··· Listed entries

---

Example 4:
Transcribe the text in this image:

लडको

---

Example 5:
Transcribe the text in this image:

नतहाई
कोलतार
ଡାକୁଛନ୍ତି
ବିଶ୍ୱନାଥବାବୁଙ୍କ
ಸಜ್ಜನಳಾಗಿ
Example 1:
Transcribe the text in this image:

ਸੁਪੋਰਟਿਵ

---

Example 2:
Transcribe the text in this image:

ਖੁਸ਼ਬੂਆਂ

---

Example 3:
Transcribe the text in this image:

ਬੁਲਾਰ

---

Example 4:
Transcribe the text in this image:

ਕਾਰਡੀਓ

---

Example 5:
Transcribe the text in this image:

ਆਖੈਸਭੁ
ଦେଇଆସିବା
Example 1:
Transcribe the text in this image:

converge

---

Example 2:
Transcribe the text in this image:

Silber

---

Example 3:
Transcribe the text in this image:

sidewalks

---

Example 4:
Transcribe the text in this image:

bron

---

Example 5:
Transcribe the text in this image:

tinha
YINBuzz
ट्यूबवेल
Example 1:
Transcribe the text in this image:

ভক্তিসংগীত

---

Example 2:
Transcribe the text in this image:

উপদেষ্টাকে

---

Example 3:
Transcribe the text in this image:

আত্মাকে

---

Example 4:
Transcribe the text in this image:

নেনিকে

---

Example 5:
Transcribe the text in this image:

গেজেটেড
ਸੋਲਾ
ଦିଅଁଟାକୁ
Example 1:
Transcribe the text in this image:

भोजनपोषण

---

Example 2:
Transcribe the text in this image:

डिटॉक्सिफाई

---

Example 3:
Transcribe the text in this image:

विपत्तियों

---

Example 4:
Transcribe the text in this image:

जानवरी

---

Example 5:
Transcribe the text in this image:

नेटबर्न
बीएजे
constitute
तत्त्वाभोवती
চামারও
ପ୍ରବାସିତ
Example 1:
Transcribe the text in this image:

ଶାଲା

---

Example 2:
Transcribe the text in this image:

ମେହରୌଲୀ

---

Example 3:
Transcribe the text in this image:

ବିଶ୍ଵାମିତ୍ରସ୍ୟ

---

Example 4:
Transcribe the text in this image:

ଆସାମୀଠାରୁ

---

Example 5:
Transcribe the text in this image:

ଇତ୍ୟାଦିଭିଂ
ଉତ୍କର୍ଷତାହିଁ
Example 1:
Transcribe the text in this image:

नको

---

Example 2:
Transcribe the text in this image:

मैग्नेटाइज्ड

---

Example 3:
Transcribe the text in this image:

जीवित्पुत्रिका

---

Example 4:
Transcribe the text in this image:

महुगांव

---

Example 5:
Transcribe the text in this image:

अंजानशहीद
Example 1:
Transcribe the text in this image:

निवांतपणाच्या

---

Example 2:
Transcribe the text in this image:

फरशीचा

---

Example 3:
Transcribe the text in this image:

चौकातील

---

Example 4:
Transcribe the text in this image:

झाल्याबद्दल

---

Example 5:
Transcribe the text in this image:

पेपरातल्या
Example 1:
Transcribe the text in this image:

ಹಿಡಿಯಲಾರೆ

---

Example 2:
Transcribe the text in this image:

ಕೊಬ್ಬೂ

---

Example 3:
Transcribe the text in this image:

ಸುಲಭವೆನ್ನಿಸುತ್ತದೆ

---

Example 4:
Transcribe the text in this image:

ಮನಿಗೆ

······

## What is required
Copy the entries above exactly. Miss none of them.

## Completed exercise
---

Example 4:
Transcribe the text in this image:

लडको

---

Example 5:
Transcribe the text in this image:

नतहाई
कोलतार
ଡାକୁଛନ୍ତି
ବିଶ୍ୱନାଥବାବୁଙ୍କ
ಸಜ್ಜನಳಾಗಿ
Example 1:
Transcribe the text in this image:

ਸੁਪੋਰਟਿਵ

---

Example 2:
Transcribe the text in this image:

ਖੁਸ਼ਬੂਆਂ

---

Example 3:
Transcribe the text in this image:

ਬੁਲਾਰ

---

Example 4:
Transcribe the text in this image:

ਕਾਰਡੀਓ

---

Example 5:
Transcribe the text in this image:

ਆਖੈਸਭੁ
ଦେଇଆସିବା
Example 1:
Transcribe the text in this image:

converge

---

Example 2:
Transcribe the text in this image:

Silber

---

Example 3:
Transcribe the text in this image:

sidewalks

---

Example 4:
Transcribe the text in this image:

bron

---

Example 5:
Transcribe the text in this image:

tinha
YINBuzz
ट्यूबवेल
Example 1:
Transcribe the text in this image:

ভক্তিসংগীত

---

Example 2:
Transcribe the text in this image:

উপদেষ্টাকে

---

Example 3:
Transcribe the text in this image:

আত্মাকে

---

Example 4:
Transcribe the text in this image:

নেনিকে

---

Example 5:
Transcribe the text in this image:

গেজেটেড
ਸੋਲਾ
ଦିଅଁଟାକୁ
Example 1:
Transcribe the text in this image:

भोजनपोषण

---

Example 2:
Transcribe the text in this image:

डिटॉक्सिफाई

---

Example 3:
Transcribe the text in this image:

विपत्तियों

---

Example 4:
Transcribe the text in this image:

जानवरी

---

Example 5:
Transcribe the text in this image:

नेटबर्न
बीएजे
constitute
तत्त्वाभोवती
চামারও
ପ୍ରବାସିତ
Example 1:
Transcribe the text in this image:

ଶାଲା

---

Example 2:
Transcribe the text in this image:

ମେହରୌଲୀ

---

Example 3:
Transcribe the text in this image:

ବିଶ୍ଵାମିତ୍ରସ୍ୟ

---

Example 4:
Transcribe the text in this image:

ଆସାମୀଠାରୁ

---

Example 5:
Transcribe the text in this image:

ଇତ୍ୟାଦିଭିଂ
ଉତ୍କର୍ଷତାହିଁ
Example 1:
Transcribe the text in this image:

नको

---

Example 2:
Transcribe the text in this image:

मैग्नेटाइज्ड

---

Example 3:
Transcribe the text in this image:

जीवित्पुत्रिका

---

Example 4:
Transcribe the text in this image:

महुगांव

---

Example 5:
Transcribe the text in this image:

अंजानशहीद
Example 1:
Transcribe the text in this image:

निवांतपणाच्या

---

Example 2:
Transcribe the text in this image:

फरशीचा

---

Example 3:
Transcribe the text in this image:

चौकातील

---

Example 4:
Transcribe the text in this image:

झाल्याबद्दल

---

Example 5:
Transcribe the text in this image:

पेपरातल्या
Example 1:
Transcribe the text in this image:

ಹಿಡಿಯಲಾರೆ

---

Example 2:
Transcribe the text in this image:

ಕೊಬ್ಬೂ

---

Example 3:
Transcribe the text in this image:

ಸುಲಭವೆನ್ನಿಸುತ್ತದೆ

---

Example 4:
Transcribe the text in this image:

ಮನಿಗೆ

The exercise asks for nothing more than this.